### Work item
Scan the records below for the line with "line: (269, 112)" and the line with "line: (367, 447)". Repeat those two lines and every line between them exactly, and nothing else.

### Records for this exercise

-=-=-=-=-

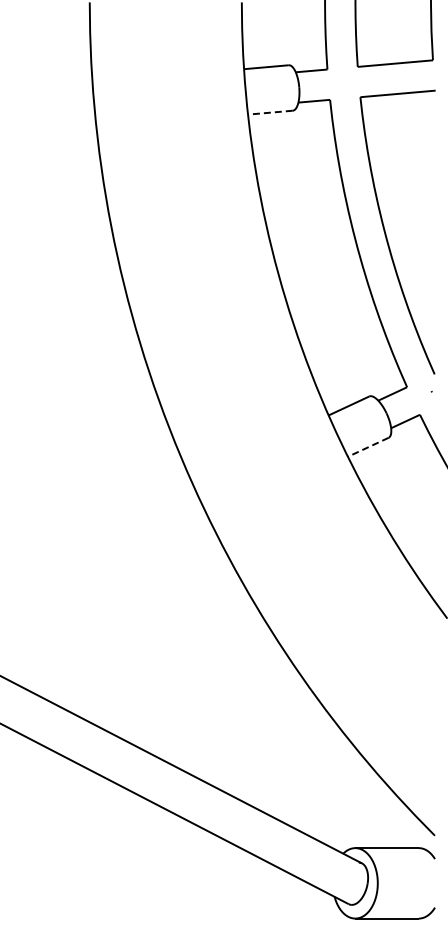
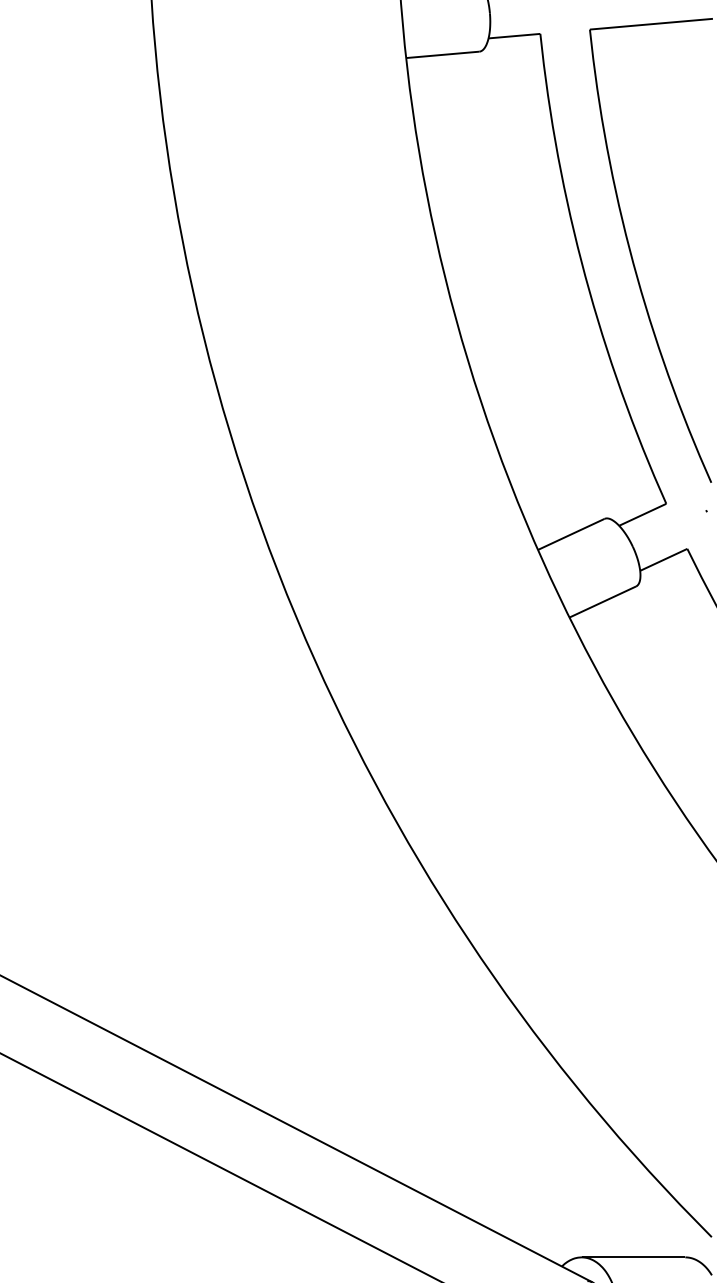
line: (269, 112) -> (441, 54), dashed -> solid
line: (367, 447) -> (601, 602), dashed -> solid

-=-=-=-=-

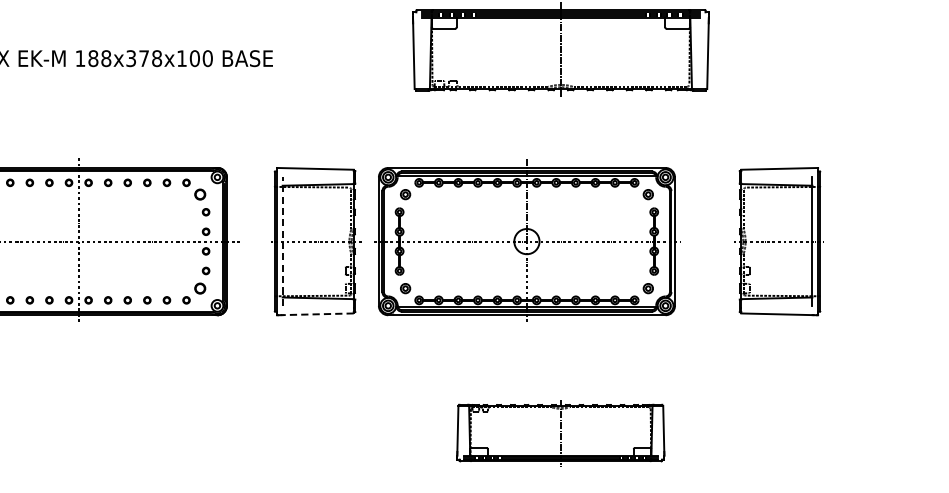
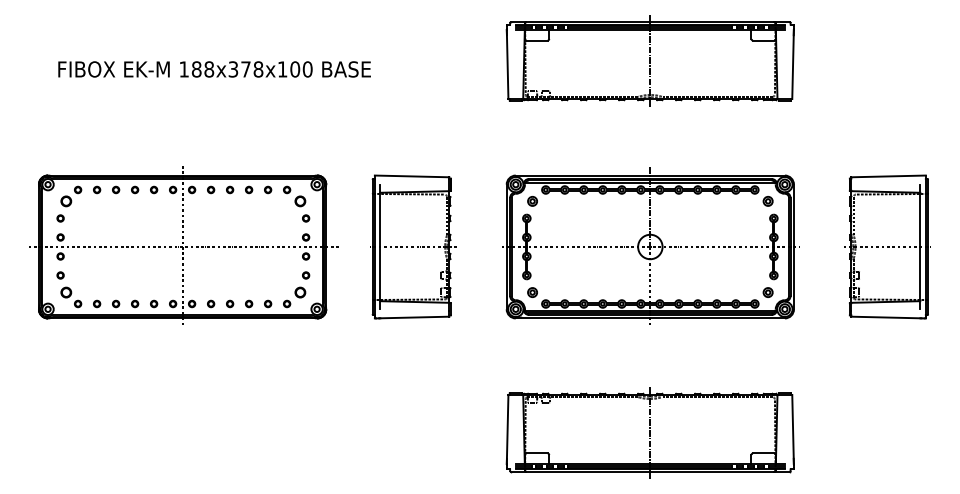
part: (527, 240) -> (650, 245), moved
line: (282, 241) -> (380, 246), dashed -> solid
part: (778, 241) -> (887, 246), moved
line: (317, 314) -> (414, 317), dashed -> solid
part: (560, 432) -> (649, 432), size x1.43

-=-=-=-=-

### Task result
line: (269, 112) -> (441, 54), dashed -> solid
line: (367, 447) -> (601, 602), dashed -> solid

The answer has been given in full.